Supplied data:

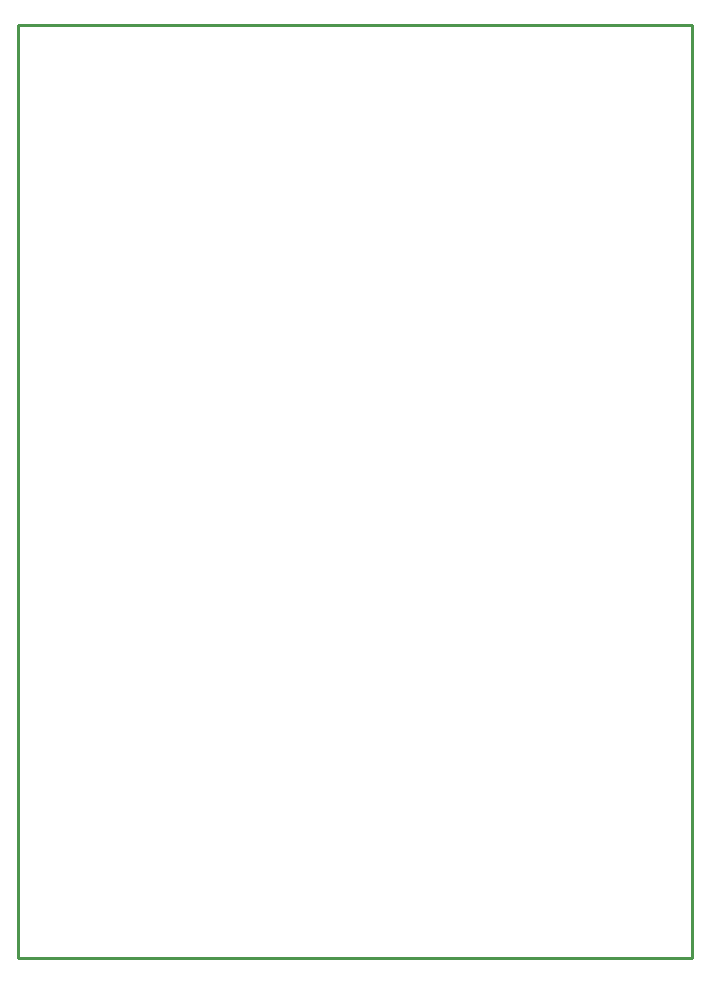
<source format=gko>
G04 Layer: BoardOutline*
G04 EasyEDA v6.4.25, 2021-11-23T19:48:26+05:30*
G04 6deea0fc31d746a092a9f6c351e50df0,9f4002972f33485ea6085689b454d61d,10*
G04 Gerber Generator version 0.2*
G04 Scale: 100 percent, Rotated: No, Reflected: No *
G04 Dimensions in millimeters *
G04 leading zeros omitted , absolute positions ,4 integer and 5 decimal *
%FSLAX45Y45*%
%MOMM*%

%ADD10C,0.2540*%
D10*
X299999Y9199999D02*
G01*
X6000000Y9199999D01*
X6000000Y1299999D01*
X299999Y1299999D01*
X299999Y9199999D01*

%LPD*%
M02*

</source>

Instructions to follow:
Output consists of exactly the lines from the one containing "X6000000Y9199999D01*" to the end of the records above, retyped without change and with nothing extra.

Task output:
X6000000Y9199999D01*
X6000000Y1299999D01*
X299999Y1299999D01*
X299999Y9199999D01*

%LPD*%
M02*

</source>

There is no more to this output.